Brandon, meanwhile, was nearly as uninspiring delivering a cover of Cyndi Lauper's ''Time After Time.'' On paper, I can sort of understand what the former Xtina backup singer was going for: ''Time After Time'' is a lush, evocative ballad that's best delivered in a restrained, straightforward fashion. But Brandon's vocals were rockier than a limestone quarry, and his squabble with Simon about the merits of his performance wasn't really a star-making turn.
In fact, the only singers tonight who looked like serious contenders to me were my three favorites from last week: A.J. Tabaldo, Chris Sligh, and Blake Lewis. Now, in the back of my brain, there's a nagging little voice (which sounds suspiciously like Simon's) telling me A.J. might not make the final 12, but I think that would be a real injustice.

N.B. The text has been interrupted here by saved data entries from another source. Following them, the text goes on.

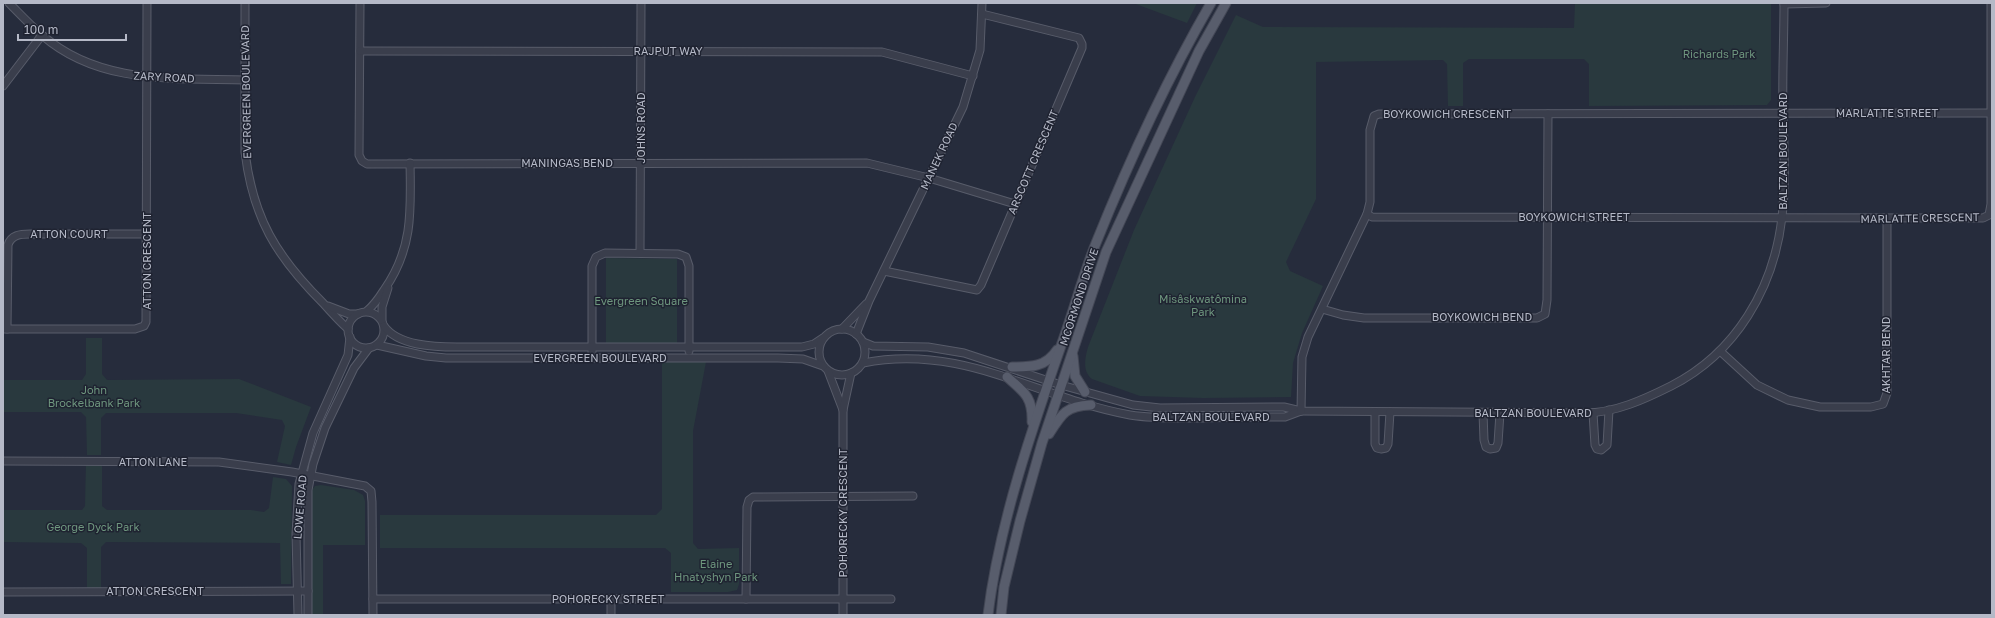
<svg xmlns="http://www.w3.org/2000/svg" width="1995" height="618" font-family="'Golos Text',sans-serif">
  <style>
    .green { fill: #29393e }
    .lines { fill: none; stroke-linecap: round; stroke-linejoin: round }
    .minor-casing { stroke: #585c6a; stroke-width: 9 }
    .major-casing { stroke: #434755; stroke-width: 11 }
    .minor { stroke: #3a3e4c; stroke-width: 7 }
    .major { stroke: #585d6c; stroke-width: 9 }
    .labels { text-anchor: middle; stroke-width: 3; stroke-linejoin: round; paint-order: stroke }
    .street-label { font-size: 11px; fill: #b5b9c7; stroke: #1f2331 }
    .park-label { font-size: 11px; fill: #6e967e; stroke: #1f2331 }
  </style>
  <rect width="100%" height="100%" fill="#262c3c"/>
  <g class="green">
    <polygon points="1133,3 1197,3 1187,23"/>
    <path d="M1575,3H1771V100L1767,105L1589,106V64L1584,59H1469L1463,63V106H1448L1447,64L1443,60L1316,62V199L1286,262L1290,271L1323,286L1302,333L1293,363L1291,397L1203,398L1140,396L1092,379C1082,371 1085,358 1088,347L1134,230L1195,97L1236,15L1263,27L1574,28Z"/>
    <polygon points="606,258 677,259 677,344 606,344"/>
    <polygon points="86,338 102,338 102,374 107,380 239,379 311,407 296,447 291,465 277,462 285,426 282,420 236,413 106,413 101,418 101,455 87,455 86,417 81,412 3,412 3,380 82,380 86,374"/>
    <polygon points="662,362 706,362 693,431 693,543 698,549 739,548 739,584 737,590 728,592 671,592 671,553 665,548 380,548 380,515 656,515 662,509"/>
    <polygon points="86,461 102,461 102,506 107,510 251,510 264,512 269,508 273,477 286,479 292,486 291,584 281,584 280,543 106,542 101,547 101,592 87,592 87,548 81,543 3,542 3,510 82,510 85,506"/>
    <polygon points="321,485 354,490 363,495 365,501 365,545 323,545 323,615 312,615 312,490 315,486"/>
  </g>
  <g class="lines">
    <defs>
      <g id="minor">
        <path d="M9,3C20,14 30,25 42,35C99,85 175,78 246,80"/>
        <path d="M245,3V152C253,218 276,256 323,303C331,312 339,321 348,329"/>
        <polyline points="360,3 359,155 362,161 367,164 867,163 929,178 1015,204"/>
        <polyline points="1784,4 1826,3"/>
        <polyline points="360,51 882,52 973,76"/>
        <polyline points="3,86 42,35"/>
        <polyline points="1367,214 1372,217 1983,218 1989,215 1991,204 1991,3"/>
        <polyline points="640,253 641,3"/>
        <polyline points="884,271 977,290 981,285 1082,48 1082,44 1079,38 982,14"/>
        <polyline points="328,306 349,314 358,314"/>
        <polyline points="1322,309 1343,315 1364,318 1537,318 1545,314 1547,300 1548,114"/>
        <path d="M367,311C374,305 379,298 384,290C413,249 411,211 410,163"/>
        <circle cx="366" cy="330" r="18"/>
        <polyline points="382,320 382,307 388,288"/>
        <path d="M384,326C398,346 435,347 457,347H802L814,344L823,338"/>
        <circle cx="842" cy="352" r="23"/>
        <polyline points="3,329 135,329 144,326 146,322 147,3"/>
        <path d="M7,329L8,245C11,235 20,234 30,234H147"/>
        <polyline points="842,329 866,304"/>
        <polyline points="856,334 869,301 963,107 980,50 982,3"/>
        <path d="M863,342L873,346L928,347L964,353L1061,385L1133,405L1160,408L1284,407L1301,411L1585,413C1615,413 1645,399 1671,386C1736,353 1774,288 1782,217C1786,183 1784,149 1783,115C1782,77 1784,40 1784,3"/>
        <polyline points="377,345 426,356 446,358 778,358 803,359 823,366"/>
        <polyline points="1720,351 1757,385 1788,400 1820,407 1871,407 1883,404 1887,393 1887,219"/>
        <polyline points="592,358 592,266 596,257 605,253 678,254 686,257 689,266 689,351"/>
        <path d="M863,363C964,343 1036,398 1130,415C1155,419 1179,418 1203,418C1230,417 1258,417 1285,417L1301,411"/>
        <polyline points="828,371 843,410"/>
        <polyline points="1301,411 1302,357 1308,337 1367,214 1370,202 1370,130 1374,116 1379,114 1991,113"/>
        <polyline points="1375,412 1375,444 1377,448 1381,449 1386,448 1388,444 1390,412"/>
        <polyline points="1483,413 1484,440 1486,447 1490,449 1496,448 1498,443 1500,413"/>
        <polyline points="1593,413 1595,445 1597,449 1601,450 1607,445 1609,410"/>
        <polyline points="3,461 219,462 292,472 365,486 371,491 372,502 373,615"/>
        <polyline points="3,592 308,591"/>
        <polyline points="373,599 891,599"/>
        <polyline points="746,599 747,507 749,500 753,497 913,496"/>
        <polyline points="298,615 296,534 299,484 313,433 348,355 350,337"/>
        <polyline points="308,615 308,490 313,464 325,428 354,368 369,348"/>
        <polyline points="611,615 611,600"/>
        <polyline points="843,615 843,410 851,373"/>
      </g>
      <g id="major">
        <polyline points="1073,356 1075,376 1085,392"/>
        <path d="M1012,367C1031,367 1046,367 1057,350"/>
        <path d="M1007,377C1024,392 1033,397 1032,422"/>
        <path d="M1049,434C1062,413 1066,406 1091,405"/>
        <path d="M988,615C999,524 1032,429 1062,343C1074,310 1083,275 1096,243C1129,161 1167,79 1211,3"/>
        <polyline points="1001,615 1004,587 1020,521 1042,443 1106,252 1199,51 1226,3"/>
      </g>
    </defs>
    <use href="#minor" class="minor-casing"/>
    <use href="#major" class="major-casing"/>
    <use href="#minor" class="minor"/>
    <use href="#major" class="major"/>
  </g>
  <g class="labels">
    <g class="street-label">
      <text x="668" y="55">RAJPUT WAY</text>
      <text transform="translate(164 77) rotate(3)" y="4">ZARY ROAD</text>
      <text transform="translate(246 92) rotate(-91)" y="4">EVERGREEN BOULEVARD</text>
      <text x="1887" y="117">MARLATTE STREET</text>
      <text x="1447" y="118">BOYKOWICH CRESCENT</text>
      <text transform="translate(641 128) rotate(-90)" y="4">JOHNS ROAD</text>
      <text transform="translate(1783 151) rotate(-90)" y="4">BALTZAN BOULEVARD</text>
      <text transform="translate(939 156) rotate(-65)" y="4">MANEK ROAD</text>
      <text transform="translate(1033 162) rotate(-67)" y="4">ARSCOTT CRESCENT</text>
      <text x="567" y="167">MANINGAS BEND</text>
      <text x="1574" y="221">BOYKOWICH STREET</text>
      <text transform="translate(1920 218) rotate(-1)" y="4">MARLATTE CRESCENT</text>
      <text x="69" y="238">ATTON COURT</text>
      <text transform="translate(147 261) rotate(-90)" y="4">ATTON CRESCENT</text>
      <text transform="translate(1079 297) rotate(-72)" y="4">MCORMOND DRIVE</text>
      <text x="1482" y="321">BOYKOWICH BEND</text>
      <text transform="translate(1886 355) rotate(-90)" y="4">AKHTAR BEND</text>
      <text x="600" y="362">EVERGREEN BOULEVARD</text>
      <text x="1533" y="417">BALTZAN BOULEVARD</text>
      <text x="1211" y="421">BALTZAN BOULEVARD</text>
      <text x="153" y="466">ATTON LANE</text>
      <text transform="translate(300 507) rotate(-85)" y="4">LOWE ROAD</text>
      <text transform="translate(843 513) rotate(-90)" y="4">POHORECKY CRESCENT</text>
      <text x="155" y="595">ATTON CRESCENT</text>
      <text x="608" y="603">POHORECKY STREET</text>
    </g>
    <g class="park-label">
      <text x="1719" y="58">Richards Park</text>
      <text x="1203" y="303">Misâskwatômina<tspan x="1203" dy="13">Park</tspan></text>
      <text x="641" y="305">Evergreen Square</text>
      <text x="94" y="394">John<tspan x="94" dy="13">Brockelbank Park</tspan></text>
      <text x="93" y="531">George Dyck Park</text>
      <text x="716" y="568">Elaine<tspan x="716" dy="13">Hnatyshyn Park</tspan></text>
    </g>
  </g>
  <rect width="1995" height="618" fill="none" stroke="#b5b9c7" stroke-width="8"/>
  <path d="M18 34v6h108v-6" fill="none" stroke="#b5b9c7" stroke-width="2"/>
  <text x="24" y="34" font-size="12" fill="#b5b9c7" stroke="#1f2331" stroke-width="3" paint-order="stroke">100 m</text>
</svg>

His exuberant, jazzy spin on Nina Simone's ''Feeling Good'' made him the evening's only convincing crooner, but for some reason, the judges seemed hesitant to show him any love; it's almost as if Paula, Simon, and Randy decided back in Hollywood week that they were putting A.J. into the top 24 as mere cannon fodder and they can't quite accept the fact he's a legitimate contender.
Blake, on the other hand, clad in a sideways, slate-blue-print puffy cap so hideous it looked as if it had been looted from a storage unit containing Aaron Carter's 2002 tour wardrobe, deserved some of the criticism he took from Simon after a rousing, if slightly shrill, performance of Jamiroquai's tricky-beautiful ''Virtual Insanity.'' But even though tonight was a small step back from last week's flawless Keane cover, the spiky-haired singer still looks more natural on the big stage than any of his competitors.

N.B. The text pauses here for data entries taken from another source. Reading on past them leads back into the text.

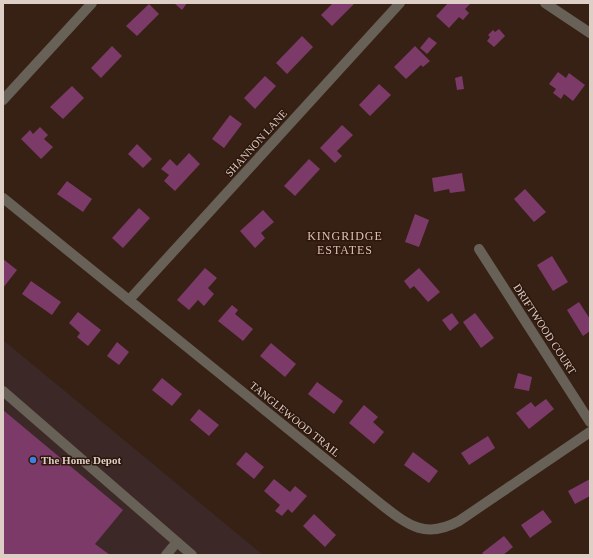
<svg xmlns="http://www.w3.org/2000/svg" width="593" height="558" viewBox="0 0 593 558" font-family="Georgia,serif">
	<rect width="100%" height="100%" fill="#372115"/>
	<!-- commercial -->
	<path fill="#3c2927" d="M 3,340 L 263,555 L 3,555 Z"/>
	<!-- building -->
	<g fill="#7c3a68">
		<path d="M 174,3 L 187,3 L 182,10 Z"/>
		<path d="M 333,3 L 354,4 L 332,26 L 321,15 Z"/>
		<path d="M 448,3 L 471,3 L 465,9 L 469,13 L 463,20 L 459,17 L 449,28 L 436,16 Z"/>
		<path d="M 149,4 L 159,14 L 137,36 L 126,26 Z"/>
		<path d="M 499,29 L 505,36 L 494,47 L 487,41 L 490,37 L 488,35 L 493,30 L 495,32 Z"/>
		<path d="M 302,36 L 313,47 L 287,74 L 276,63 Z"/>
		<path d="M 429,37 L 437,43 L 427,54 L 420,48 Z"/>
		<path d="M 112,46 L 122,56 L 101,78 L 91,68 Z"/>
		<path d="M 415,46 L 430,61 L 423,67 L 421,65 L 406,79 L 394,67 Z"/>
		<path d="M 558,72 L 566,78 L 569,73 L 585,85 L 573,101 L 564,94 L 561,99 L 553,93 L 556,89 L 549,84 Z"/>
		<path d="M 265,76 L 276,86 L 255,109 L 244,98 Z"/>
		<path d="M 462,76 L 464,89 L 457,90 L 455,78 Z"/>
		<path d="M 379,84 L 391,95 L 370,116 L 359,105 Z"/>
		<path d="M 72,86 L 84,98 L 63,119 L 50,107 Z"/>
		<path d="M 230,115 L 242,124 L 224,148 L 212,139 Z"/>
		<path d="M 342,125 L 353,135 L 337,151 L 342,156 L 335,163 L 320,148 Z"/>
		<path d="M 40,127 L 48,135 L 44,139 L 53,147 L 41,159 L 21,139 L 30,130 L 33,134 Z"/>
		<path d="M 137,144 L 152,159 L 143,168 L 128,154 Z"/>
		<path d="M 189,153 L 200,164 L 175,191 L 164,181 L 169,175 L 161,169 L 170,159 L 177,166 Z"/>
		<path d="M 309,159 L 320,169 L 295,196 L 284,186 Z"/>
		<path d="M 462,173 L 465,191 L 450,193 L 449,189 L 434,192 L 432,178 Z"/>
		<path d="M 67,181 L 92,199 L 83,212 L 57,194 Z"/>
		<path d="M 525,189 L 546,212 L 534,222 L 514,199 Z"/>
		<path d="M 139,208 L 150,218 L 123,248 L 112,238 Z"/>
		<path d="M 263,210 L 274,222 L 261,233 L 265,238 L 255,248 L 240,231 Z"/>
		<path d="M 415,214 L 429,220 L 419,247 L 405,242 Z"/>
		<path d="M 552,256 L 568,282 L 553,291 L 537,265 Z"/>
		<path d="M 3,259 L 17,270 L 3,288 Z"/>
		<path d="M 205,268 L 217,278 L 208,288 L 214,294 L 204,306 L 198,300 L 189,310 L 177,300 Z"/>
		<path d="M 419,268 L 440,292 L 428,302 L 414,286 L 410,289 L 404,281 Z"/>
		<path d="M 31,281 L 61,302 L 52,315 L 22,294 Z"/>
		<path d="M 579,302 L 590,319 L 590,331 L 583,336 L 567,310 Z"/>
		<path d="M 232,305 L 238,310 L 235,314 L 253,329 L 243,341 L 218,321 Z"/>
		<path d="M 78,312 L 101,330 L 88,346 L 77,337 L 80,333 L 69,323 Z"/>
		<path d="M 452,313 L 459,323 L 450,331 L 442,320 Z"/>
		<path d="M 475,313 L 494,338 L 481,348 L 463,322 Z"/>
		<path d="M 117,342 L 129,352 L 119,365 L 107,356 Z"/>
		<path d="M 271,343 L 296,364 L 285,377 L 260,356 Z"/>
		<path d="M 518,373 L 532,377 L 529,391 L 514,388 Z"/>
		<path d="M 162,378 L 182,394 L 172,406 L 152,390 Z"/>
		<path d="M 317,382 L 343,401 L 334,414 L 308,394 Z"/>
		<path d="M 546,399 L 554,409 L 529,429 L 516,413 L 531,402 L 535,407 Z"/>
		<path d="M 364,405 L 378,417 L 373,422 L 384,432 L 374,444 L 349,423 Z"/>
		<path d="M 199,409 L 219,425 L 209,436 L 190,420 Z"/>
		<path d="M 3,410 L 123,510 L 95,544 L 110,555 L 3,555 Z"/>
		<path d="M 488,436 L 495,448 L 469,465 L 461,453 Z"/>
		<path d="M 246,452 L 264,467 L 254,479 L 236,464 Z"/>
		<path d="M 413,452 L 438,471 L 429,483 L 404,465 Z"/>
		<path d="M 274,479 L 290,492 L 295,486 L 307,496 L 292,513 L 288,509 L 282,516 L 275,511 L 280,505 L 264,491 Z"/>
		<path d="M 590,479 L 590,496 L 575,504 L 568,491 Z"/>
		<path d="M 543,510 L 552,522 L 530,538 L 521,525 Z"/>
		<path d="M 314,514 L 336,535 L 325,547 L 303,526 Z"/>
		<path d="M 504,536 L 513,547 L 503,555 L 484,555 L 482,553 Z"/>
	</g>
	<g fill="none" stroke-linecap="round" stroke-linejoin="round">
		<!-- minor -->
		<g stroke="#676157" stroke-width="10">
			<path d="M 545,3 L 590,33"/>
			<path d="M 3,100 L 92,3"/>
			<path d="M 3,198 L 382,505 C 409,526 426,539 459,521 L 590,432"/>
			<path d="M 479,249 L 590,422"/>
			<path d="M 129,300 L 400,3"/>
			<path d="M 3,391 L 192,555"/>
			<path d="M 166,555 L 177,542"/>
		</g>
	</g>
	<!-- markers -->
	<circle fill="#3f7fe0" stroke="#2d170c" stroke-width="1.5" cx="33" cy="460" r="4"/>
	<g text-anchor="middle" stroke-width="3" stroke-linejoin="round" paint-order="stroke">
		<!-- street labels -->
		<g font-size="11" fill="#ddcec6" stroke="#2d170c">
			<text transform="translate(256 143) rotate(-48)" y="4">SHANNON LANE</text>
			<text transform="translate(545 329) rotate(57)" y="4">DRIFTWOOD COURT</text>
			<text transform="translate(295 419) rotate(39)" y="4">TANGLEWOOD TRAIL</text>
		</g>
		<!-- poi labels -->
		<g font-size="11" font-weight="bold" fill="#ddcec6" stroke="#2d170c" text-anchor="start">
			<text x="41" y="464">The Home Depot</text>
		</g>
		<!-- neighbourhood labels -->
		<g font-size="12" letter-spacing="1" fill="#dfc1b2" stroke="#2d170c">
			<text x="345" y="240">KINGRIDGE<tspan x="345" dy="14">ESTATES</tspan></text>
		</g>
	</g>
	<!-- border -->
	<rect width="593" height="558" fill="none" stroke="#ddcec6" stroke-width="8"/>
</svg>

Right behind him, though, is Chris Sligh, who, despite a somewhat distracting lisp, packed more emotional heft into his version of Ray LaMontagne's ''Trouble'' than Taylor Hicks did with the song early last season. I'm still not 100 percent convinced Sligh has the vocal chops to get through another 13 grueling weeks of competition, but he's, well, different in a good way and the competition is the better for having him in it. At least till he's got to go head-to-head with the ladies.
What do you think? Which of the male contestants impressed you most tonight? Which two do you think will be going home? (I'm hoping it's Sanjaya and Brandon, but I'm guessing it'll be Sanjaya and Nicholas.) Was Paula's exchange with Randy over Jared's hand-over-sexyface dance move the first time in Idol history that she's been deliberately funny? And will you ever be able to erase the image from your mind of Ryan caressing Sundance's beard?